— WORK REQUEST —
Among the entries below, find the line with "Each line is", then quote it and each following line up to and including the line with "70 447 1581", and nothing else.
*** DATASET EXTRACT ***
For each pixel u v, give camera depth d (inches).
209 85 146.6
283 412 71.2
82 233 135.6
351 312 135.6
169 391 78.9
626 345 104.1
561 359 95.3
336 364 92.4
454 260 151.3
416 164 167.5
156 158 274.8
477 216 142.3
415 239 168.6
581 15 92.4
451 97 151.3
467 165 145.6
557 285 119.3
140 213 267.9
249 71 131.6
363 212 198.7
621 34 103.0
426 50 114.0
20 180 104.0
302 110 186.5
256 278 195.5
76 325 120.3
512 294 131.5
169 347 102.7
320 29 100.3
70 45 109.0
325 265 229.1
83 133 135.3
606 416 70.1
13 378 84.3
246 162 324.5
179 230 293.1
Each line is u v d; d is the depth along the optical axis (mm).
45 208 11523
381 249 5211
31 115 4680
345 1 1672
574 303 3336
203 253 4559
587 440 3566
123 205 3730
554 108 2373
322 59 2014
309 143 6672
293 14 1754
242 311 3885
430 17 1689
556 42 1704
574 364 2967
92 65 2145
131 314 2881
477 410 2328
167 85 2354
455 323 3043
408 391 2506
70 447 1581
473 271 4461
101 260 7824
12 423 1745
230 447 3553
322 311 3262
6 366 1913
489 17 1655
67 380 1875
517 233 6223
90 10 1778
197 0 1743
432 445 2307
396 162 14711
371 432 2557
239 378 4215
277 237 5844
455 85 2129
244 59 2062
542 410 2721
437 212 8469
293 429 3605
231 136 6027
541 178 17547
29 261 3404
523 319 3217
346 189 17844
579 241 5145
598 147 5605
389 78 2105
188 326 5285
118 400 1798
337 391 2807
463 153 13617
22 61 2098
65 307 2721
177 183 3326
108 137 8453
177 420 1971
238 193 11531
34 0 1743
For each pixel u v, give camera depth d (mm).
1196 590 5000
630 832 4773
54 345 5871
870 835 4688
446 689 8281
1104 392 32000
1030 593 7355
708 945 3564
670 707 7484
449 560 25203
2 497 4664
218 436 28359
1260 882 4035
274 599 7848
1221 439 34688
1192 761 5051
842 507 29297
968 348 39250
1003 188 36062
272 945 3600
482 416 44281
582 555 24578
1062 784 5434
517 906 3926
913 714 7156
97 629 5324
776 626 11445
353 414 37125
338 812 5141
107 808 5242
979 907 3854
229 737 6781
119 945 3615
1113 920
*** End of DATASET EXTRACT ***
— YOUR RESPONSE —
Each line is u v d; d is the depth along the optical axis (mm).
45 208 11523
381 249 5211
31 115 4680
345 1 1672
574 303 3336
203 253 4559
587 440 3566
123 205 3730
554 108 2373
322 59 2014
309 143 6672
293 14 1754
242 311 3885
430 17 1689
556 42 1704
574 364 2967
92 65 2145
131 314 2881
477 410 2328
167 85 2354
455 323 3043
408 391 2506
70 447 1581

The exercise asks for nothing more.